Tuesday, August 30, 2005

New Orleans: Vulnerable, Irreplaceable

It's Hard to Imagine New Orleans After Katrina

HOWARD GOODMAN | COMMENTARY

    Jeff Fisk, who has lived all his life in Deerfield Beach, is a yard supervisor at the United Parcel Service hub for deliveries from Pompano to Delray.

    Last year, this slender working man spent many off hours researching, designing and making a costume to transform himself into the 400-pound Fat Bastard, the repellent Austin Powers character.

    It was foolishness. But there is a rational explanation.

    He was giving his all for Mardi Gras in New Orleans.

    In the past 10 years, Fisk and a number of his friends have traveled almost every February to New Orleans' prolonged party, a week or more of drinking, dancing, costumes and debauchery.

    The South Floridians are such regulars they've been admitted to a "krewe," a semi-select organization that stages the parades and costume balls that have been the city's signature since the 1700s.

    "We've been kind of welcomed with open arms," said Fisk, 45, of his reception into Krewe Tuck.

    Michael Bowders, 42, a fellow krewe member from our parts, said "It doesn't feel like people have the same walls between the social classes as they do here.

    "My friend who's close to a millionaire will go down to a bar and drink and talk with a homeless guy, and it's no big deal.

    "And then there's the architecture," added Bowders, who manages a camera store in Fort Lauderdale.

    "My friend Jeff and I just love to walk around and we look at the intricate detail, and we love it.

    "But it's got me so worried," he added. "Everything is made of wood ..."

    I knew what he meant.

    It was a day for worry if you love New Orleans. Hurricane Katrina was roaring through Louisiana.

    They call New Orleans the city that care forgot. But with winds blowing away sections of the Superdome roof, it looked like care was finally catching up.



    As I write this Monday, the city has been spared the worst-case scenario. But streets are under several feet of water, windows are gone from high-rises, buildings have collapsed.

    Details are sketchy, and no one knows what the final toll will be.

    I realize Katrina hit harder in Gulfport and Biloxi.

    But those places didn't give us the genius of Louis Armstrong or the setting for A Streetcar Named Desire.

    This is New Orleans we're talking about. Not just another city, but a national treasure.

    It's a place that spurs deep connections, though you may live many miles away.

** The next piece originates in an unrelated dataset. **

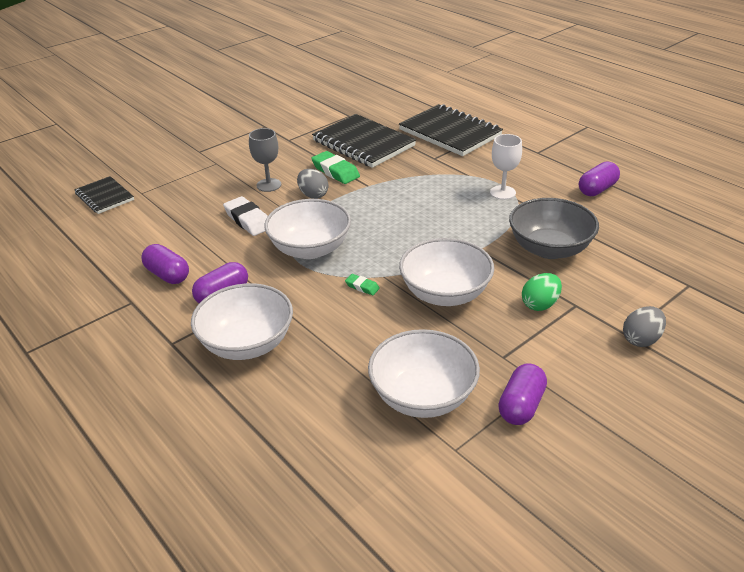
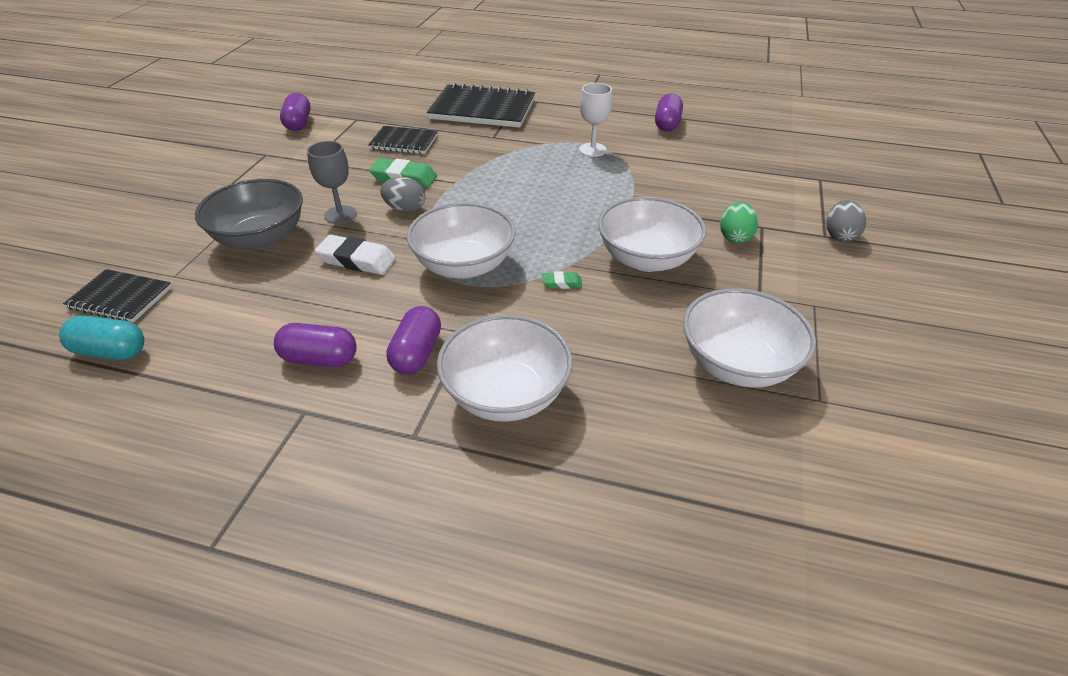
camera: 35 degrees left, 5 degrees up
black notebook [312,114,416,168] -> black notebook [368,126,438,154], size x0.57
purple capsule [498,363,547,425] -> purple capsule moved to [280,93,311,131]
grey bowl [509,198,599,259] -> grey bowl moved to [195,179,303,250]
none -> turquoise capsule [59,315,144,360]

    It's a place that toys with death and disaster, lying precariously below sea level, cultivating the air of decadence conveyed in Anne Rice's vampire novels.

    Yet it bubbles with life; with the music of Louis Prima, the Neville Brothers, Dr. John, Fats Domino; with the dishes of Paul Prudhomme and Emeril.

    It was in New Orleans that I picked up two of the smartest pieces of advice I ever heard.

    In a cooking class that my wife and I took one morning. I can't remember the instructor's name. I forgot the details on making gumbo or bread pudding.

    But I remember this: "When you're going through a buffet, take the dessert first. If you wait 'til after the meal, those good desserts can be gone."

    He paused for effect. "You ever seen a buffet where they ran out of salad?"

    That's as good a rationale for seize-the-moment as I know.

    He also said: "Don't worry if you don't follow the recipe exactly. It may not be a perfect jambalaya. But it will be a perfect whatever-it-is."

    It was shtick for tourists, I know, but it was also a genuine reflection of the New Orleans outlook: Grab the most enjoyable parts of life when you can, and don't make yourself crazy over "perfection" or any other impediments to a clear head and a good time.

    It's such a sane philosophy, even if it gulls you into building a city in an illogical location.

    With Katrina, let's hope that the loss of life is light, the damage repairable.

    We're not ready to consign New Orleans to the category of lost treasures.